Tenho poucas informações para avaliar se os taxistas têm ou não razão. Se estão ou não a ser dadas vantagens a outras empresas que prestam um serviço de transporte similar, sendo obrigadas a menos exigências. Nunca usei os serviços destas empresas (Uber e/ou Cabifly) e só pontualmente uso o tradicional táxi. E neste caso, confesso que prefiro aquela coisa de quem finge que está no meio de Nova York e chama “Táxi”, em busca de um qualquer amarelinho que me deixe rapidamente onde preciso de estar.

Mas, compreendo quem começa a preferir ser conduzido pela Uber, porque a verdade é que:

1 - a maioria dos taxis não usa ambientador;

2 - há taxistas que parecem ter acabado de sair da presidiaria (houve já uma situação em que pensei que o senhor me iria fazer falecer antes de chegar ao destino);

3 - que nos indrominam com o caminho assim que percebem que não sabemos o mais rápido;

4 - ficam sempre à espera de “gorja”, mesmo quando a corrida é de 3,50 €. Quando sacamos da nota de 5 € ficam naquela de que vamos dizer “fica assim!”. Quando não dizemos bufam por todos os poros. (Era o que faltava dar euro e meio de gorja por uma corrida de 4 km. É que com esse dinheiro tomo à vontadinha o pequeno almoço em muito hipermercado (bica + pastel de nata)).
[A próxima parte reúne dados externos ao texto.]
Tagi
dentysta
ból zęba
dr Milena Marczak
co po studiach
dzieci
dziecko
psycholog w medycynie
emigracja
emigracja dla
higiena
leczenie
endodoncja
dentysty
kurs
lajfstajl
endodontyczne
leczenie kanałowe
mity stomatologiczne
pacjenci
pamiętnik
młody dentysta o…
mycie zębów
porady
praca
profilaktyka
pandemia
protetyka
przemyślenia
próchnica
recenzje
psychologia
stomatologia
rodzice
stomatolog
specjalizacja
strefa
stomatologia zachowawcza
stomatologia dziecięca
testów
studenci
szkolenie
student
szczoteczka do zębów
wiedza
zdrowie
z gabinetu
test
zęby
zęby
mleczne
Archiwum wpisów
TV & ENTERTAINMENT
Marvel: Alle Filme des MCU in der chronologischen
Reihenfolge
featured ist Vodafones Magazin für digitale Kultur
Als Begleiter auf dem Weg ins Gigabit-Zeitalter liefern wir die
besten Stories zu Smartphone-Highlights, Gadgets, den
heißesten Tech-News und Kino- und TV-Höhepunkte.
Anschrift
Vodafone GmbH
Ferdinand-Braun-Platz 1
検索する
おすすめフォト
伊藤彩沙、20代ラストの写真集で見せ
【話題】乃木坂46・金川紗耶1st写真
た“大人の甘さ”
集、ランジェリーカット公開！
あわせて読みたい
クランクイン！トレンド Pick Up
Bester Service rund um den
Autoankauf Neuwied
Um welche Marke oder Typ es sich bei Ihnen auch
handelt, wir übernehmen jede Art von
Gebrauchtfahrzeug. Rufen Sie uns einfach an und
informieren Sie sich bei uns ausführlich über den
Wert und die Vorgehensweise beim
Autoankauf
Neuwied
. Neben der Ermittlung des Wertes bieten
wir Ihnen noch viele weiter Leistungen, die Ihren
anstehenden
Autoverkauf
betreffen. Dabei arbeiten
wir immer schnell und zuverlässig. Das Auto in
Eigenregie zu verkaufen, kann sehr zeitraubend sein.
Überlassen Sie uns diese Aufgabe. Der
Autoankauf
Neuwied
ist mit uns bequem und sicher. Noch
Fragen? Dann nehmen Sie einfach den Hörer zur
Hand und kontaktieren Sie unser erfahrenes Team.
(podia continuar pontos até amanhã. mas já não me apetece mais e tenho outras coisas para fazer, entretanto).

 

Olhando bem para as coisas quer-me fazer crer que em, boa verdade, nós até recebemos mais do que damos. É que uma pessoa passa sempre parte da vida no mundo dos sonhos, sonhos esses passados em Nova York, a apanhar táxis entre avenidas, de loja em loja. Depois, na realidade, podemos não ir para Times Square, nem mesmo para as lojas caras da Avenida da liberdade, mas quando a malta call’s a cab, recebe algo muito semelhante ao que eles p'a lá têm. Se calhar não um paquistanês acabado de chegar com um táxi cheio de luzinhas e bonequinhos que abanam a cabeça, mas uma estrutura a que chamam de viatura que range por toda a parte, uma criatura sedenta de sangue por detrás do volante, que quase nos dá a sensação de que estamos a movimentar-nos no complexo transito de Banguecoque E temos ainda a inexistência de um ambientador (para ajudar a suprimir os odores corporais de uma alma cujo escritório á tal espaço ambulante).

 

Tentando ainda assim imprimir (faça-se silêncio) uma nota mais séria à coisa. Não haverá espaço para todos? Não haverá outra forma de “combater” a existência de concorrência sem ser com manifestações que prejudicam quem nada tem que ver com isso? Não haverá uma forma diferente que não passe por agir como homens da caverna e destruir carros daqueles que trabalham para a concorrência?

Parece-me que ignorância e agressão não serão certamente o caminho. Aliás, faz apenas com que a ideia que as pessoas têm dos taxistas, vulgos “fogareiros”, se torne ainda pior.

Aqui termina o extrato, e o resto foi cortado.